New York — When the Long Island University administration called off the lockout of its Brooklyn faculty Sept. 14, it was an indisputable union victory. Teachers got their jobs back and students started getting the education they had paid big bucks for.
That afternoon hundreds of students walked out and joined the faculty rallying outside the LIU gates, as they did every day during the lockout.
The administration had spent all summer hiring people to scab on the teachers. As it turned out, many couldn’t do the jobs they were hired for. Some quit as soon as they realized they were hired to scab. Others admitted to their classes that they didn’t have the qualifications to teach the course they were assigned.
Many City University of New York retirees find scabbing repulsive. Working for LIU during the lockout was most definitely scabbing. Advanced graduate students at CUNY and other New York schools agreed, even though Ph.D. underemployment is high in New York City.

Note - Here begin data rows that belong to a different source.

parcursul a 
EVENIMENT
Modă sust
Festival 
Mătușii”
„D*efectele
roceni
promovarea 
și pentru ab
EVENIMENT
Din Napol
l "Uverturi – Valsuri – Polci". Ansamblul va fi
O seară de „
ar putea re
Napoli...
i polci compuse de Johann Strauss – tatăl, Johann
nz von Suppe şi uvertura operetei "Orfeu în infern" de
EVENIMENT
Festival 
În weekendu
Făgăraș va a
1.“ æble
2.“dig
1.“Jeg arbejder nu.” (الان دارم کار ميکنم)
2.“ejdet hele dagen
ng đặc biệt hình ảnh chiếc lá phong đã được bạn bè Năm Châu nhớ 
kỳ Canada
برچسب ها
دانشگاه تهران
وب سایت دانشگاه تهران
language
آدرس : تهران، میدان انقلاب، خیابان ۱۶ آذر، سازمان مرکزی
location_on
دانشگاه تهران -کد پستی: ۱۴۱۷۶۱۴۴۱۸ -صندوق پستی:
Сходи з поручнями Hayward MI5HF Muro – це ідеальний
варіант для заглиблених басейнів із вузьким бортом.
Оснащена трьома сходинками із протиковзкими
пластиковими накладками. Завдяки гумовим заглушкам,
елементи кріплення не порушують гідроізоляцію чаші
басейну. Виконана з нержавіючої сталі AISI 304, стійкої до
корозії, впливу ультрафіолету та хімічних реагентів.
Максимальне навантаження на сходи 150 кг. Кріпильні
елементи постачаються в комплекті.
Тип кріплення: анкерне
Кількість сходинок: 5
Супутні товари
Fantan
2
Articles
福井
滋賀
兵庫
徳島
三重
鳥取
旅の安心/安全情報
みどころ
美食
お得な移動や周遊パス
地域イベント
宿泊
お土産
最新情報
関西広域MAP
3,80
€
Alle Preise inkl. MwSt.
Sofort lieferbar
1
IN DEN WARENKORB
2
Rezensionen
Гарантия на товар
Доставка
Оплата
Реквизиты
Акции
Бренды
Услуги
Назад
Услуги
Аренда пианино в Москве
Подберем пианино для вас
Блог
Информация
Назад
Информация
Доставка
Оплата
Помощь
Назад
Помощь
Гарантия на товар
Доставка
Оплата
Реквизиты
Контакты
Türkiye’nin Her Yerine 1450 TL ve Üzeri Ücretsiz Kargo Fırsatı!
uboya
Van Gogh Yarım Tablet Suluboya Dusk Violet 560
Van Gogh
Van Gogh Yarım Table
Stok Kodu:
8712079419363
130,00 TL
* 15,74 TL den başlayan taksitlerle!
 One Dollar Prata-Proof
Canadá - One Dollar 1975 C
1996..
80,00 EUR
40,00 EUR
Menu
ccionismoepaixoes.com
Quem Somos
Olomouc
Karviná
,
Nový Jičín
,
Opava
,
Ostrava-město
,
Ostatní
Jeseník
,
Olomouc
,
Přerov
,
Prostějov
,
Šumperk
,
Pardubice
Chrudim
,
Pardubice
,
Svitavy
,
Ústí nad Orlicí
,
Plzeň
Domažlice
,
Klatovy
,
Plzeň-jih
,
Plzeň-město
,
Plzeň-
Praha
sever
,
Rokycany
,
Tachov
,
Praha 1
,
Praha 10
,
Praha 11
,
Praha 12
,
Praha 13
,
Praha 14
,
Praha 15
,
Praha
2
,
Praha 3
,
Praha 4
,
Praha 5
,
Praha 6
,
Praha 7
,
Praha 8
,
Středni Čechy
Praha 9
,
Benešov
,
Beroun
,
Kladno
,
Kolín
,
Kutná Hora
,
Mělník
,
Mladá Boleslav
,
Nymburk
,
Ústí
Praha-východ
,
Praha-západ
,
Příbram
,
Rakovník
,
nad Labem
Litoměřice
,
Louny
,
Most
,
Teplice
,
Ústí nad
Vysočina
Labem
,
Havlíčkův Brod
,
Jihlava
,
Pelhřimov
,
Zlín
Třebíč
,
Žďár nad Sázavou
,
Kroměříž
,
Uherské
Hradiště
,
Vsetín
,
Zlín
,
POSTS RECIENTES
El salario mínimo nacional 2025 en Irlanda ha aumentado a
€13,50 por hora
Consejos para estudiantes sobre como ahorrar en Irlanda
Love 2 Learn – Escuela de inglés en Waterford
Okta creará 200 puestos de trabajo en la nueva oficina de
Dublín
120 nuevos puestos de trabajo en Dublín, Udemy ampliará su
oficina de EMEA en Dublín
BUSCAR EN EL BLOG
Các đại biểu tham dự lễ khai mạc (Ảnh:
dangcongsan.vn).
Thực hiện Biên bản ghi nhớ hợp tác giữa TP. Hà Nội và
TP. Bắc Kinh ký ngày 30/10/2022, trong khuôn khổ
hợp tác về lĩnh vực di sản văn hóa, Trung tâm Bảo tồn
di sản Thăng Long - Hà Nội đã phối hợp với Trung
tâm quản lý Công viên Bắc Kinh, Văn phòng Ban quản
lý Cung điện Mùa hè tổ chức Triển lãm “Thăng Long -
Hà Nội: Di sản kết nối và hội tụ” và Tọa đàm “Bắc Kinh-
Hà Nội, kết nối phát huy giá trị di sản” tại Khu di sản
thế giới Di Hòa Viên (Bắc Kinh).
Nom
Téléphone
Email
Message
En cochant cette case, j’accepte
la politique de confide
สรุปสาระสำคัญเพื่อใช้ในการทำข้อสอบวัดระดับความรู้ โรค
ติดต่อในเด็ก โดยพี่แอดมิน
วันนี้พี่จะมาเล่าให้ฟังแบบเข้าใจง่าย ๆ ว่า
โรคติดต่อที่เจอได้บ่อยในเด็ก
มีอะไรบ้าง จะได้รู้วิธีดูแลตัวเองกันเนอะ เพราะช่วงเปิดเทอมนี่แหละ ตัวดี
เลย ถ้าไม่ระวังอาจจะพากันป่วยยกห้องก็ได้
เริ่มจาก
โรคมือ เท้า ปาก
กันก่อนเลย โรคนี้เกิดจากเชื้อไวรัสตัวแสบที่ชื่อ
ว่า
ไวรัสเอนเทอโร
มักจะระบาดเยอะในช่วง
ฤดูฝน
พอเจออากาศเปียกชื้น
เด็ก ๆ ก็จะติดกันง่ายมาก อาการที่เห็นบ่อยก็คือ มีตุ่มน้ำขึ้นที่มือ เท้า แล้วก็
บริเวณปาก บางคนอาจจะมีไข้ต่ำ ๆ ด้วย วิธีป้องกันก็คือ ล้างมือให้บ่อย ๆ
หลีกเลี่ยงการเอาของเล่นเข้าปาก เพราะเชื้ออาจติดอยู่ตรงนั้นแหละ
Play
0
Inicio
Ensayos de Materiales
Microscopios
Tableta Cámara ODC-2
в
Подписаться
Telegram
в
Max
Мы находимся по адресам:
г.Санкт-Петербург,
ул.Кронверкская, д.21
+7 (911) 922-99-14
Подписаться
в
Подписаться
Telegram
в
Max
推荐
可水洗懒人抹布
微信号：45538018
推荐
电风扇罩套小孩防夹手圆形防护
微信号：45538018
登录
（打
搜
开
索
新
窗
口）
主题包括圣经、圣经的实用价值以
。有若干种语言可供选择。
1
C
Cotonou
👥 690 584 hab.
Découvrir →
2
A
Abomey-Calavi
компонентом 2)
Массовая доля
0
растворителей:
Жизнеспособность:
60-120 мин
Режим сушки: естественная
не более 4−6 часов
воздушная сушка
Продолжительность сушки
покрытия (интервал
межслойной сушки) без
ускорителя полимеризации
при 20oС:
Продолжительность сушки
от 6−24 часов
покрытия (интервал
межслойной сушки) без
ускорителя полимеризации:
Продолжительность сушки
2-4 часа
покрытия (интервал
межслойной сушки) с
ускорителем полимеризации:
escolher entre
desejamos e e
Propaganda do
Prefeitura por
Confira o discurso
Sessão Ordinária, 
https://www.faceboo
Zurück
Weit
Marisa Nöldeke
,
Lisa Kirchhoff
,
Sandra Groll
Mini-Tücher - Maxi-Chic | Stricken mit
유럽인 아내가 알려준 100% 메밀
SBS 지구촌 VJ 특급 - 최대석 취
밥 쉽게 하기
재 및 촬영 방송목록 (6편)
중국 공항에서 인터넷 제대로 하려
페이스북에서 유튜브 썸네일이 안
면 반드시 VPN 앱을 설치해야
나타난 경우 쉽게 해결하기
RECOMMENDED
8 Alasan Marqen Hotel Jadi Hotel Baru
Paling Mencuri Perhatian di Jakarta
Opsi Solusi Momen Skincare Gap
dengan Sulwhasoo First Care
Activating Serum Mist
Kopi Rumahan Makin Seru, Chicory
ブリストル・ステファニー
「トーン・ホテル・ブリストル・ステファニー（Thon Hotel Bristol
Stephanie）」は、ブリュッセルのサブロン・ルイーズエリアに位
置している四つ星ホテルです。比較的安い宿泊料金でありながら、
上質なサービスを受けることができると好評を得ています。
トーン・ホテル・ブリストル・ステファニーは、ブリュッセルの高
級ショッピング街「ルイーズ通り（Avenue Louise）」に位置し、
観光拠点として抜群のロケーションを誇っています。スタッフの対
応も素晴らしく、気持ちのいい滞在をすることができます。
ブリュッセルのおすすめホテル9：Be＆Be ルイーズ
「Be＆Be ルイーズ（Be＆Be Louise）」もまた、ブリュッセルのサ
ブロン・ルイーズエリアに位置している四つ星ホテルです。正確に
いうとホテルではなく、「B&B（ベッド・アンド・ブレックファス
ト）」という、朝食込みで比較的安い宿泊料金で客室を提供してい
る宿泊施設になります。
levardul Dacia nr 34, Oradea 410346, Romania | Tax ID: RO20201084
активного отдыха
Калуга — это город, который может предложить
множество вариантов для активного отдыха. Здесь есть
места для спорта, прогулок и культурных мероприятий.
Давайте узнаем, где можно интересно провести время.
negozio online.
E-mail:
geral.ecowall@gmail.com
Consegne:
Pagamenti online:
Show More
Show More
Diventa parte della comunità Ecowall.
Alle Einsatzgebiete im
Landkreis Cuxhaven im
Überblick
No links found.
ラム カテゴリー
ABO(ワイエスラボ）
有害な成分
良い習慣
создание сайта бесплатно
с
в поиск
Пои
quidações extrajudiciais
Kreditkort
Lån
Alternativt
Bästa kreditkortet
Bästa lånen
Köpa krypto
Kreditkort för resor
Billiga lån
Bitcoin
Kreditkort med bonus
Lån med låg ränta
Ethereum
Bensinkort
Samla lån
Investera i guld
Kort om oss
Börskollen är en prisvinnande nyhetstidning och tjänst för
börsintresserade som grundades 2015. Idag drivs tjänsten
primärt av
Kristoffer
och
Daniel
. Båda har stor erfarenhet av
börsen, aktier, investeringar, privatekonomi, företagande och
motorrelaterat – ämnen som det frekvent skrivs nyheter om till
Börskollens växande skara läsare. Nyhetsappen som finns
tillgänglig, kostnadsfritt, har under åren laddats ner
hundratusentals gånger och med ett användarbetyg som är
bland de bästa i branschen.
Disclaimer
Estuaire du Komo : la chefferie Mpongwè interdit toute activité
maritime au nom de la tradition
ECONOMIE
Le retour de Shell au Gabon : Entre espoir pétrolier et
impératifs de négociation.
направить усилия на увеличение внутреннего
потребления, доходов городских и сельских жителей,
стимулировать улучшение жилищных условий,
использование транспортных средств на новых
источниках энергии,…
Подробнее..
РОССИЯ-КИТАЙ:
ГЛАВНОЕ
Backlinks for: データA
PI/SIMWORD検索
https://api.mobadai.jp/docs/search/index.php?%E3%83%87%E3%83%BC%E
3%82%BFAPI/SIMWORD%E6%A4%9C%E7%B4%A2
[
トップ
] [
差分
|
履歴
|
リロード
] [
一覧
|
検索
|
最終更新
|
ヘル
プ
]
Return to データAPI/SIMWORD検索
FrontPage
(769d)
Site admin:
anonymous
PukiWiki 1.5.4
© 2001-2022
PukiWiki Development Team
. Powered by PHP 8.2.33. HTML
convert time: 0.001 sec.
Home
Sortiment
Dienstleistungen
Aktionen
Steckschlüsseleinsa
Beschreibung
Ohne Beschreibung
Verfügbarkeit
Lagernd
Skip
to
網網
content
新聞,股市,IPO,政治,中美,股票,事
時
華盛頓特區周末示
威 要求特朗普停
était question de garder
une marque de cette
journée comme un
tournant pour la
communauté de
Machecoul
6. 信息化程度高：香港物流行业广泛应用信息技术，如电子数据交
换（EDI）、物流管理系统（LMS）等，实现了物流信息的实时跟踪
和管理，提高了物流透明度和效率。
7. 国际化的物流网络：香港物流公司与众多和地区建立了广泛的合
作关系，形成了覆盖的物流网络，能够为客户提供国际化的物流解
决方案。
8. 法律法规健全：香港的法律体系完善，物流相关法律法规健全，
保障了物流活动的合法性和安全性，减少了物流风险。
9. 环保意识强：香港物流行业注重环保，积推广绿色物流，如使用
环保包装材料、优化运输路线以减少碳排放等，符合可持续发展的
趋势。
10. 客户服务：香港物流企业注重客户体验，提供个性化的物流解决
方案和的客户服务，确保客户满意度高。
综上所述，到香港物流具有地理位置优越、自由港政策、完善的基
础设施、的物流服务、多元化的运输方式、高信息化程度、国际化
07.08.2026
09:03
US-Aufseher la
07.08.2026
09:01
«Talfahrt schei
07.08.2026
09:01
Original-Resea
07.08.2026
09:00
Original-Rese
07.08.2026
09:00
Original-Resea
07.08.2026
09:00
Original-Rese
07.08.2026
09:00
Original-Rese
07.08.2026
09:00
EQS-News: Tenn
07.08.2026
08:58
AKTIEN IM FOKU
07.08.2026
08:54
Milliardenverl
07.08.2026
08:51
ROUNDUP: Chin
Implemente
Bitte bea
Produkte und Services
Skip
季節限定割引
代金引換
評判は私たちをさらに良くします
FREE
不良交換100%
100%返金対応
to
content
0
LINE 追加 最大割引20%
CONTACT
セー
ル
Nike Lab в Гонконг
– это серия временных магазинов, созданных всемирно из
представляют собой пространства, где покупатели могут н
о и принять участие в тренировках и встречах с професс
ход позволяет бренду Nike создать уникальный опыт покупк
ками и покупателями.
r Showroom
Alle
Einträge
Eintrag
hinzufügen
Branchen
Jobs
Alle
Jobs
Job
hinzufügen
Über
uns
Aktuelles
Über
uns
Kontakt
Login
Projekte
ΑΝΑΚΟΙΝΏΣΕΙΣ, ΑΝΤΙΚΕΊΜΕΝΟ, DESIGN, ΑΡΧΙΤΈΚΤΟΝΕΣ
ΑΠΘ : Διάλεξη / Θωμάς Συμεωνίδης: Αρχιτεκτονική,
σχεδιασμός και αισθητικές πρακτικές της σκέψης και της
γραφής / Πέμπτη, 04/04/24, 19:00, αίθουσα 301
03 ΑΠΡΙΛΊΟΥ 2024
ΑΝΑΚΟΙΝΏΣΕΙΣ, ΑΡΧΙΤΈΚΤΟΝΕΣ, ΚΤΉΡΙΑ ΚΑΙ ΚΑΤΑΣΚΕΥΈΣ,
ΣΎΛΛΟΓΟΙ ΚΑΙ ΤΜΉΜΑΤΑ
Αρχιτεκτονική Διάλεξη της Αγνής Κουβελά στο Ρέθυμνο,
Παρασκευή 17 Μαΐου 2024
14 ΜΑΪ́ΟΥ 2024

According to a librarian speaking at a Sept. 14 rally, the people who were hired to scab couldn’t get the library running. They didn’t have the safety certificates to run labs or the licenses to run practicums in various graduate fields, like occupational therapy or teaching. LIU students, predominantly African American, Latinx and South Asian, were angry and disgusted with the situation.
An organized campaign argued that LIU was perpetrating a fraud by charging big money for education they weren’t providing and couldn’t provide. The campaign demanded that the Board of Regents of the state of New York remove LIU President Kim Cline from office.
The Board of Regents has this power and has used it in the past.
The union also sent letters to 14 accrediting agencies asserting that LIU was failing to provide education up to agency standards.
Given the challenges to its accreditation, the charges of fraud, the growing anger among the students, the solidarity in the broader academic community with the locked-out professors — the faculty at the University of San Francisco issued a solidarity statement — the administration at LIU decided to call off the lockout.
The university agreed to extend the current contract with the faculty until May 31, 2017, and bargain with a mediator.
The union statement on the end of the lockout made the following points: “The LIU administration will make the faculty whole for health care costs incurred during the lockout period. The union’s unfair labor practice complaints relating to the lockout and our arbitration on pay parity remain active and will be vigorously pursued.”
Trying to make the university operate with easily replaceable workers failed this time. It is clear that both workers and bosses will carefully examine the lessons of this struggle.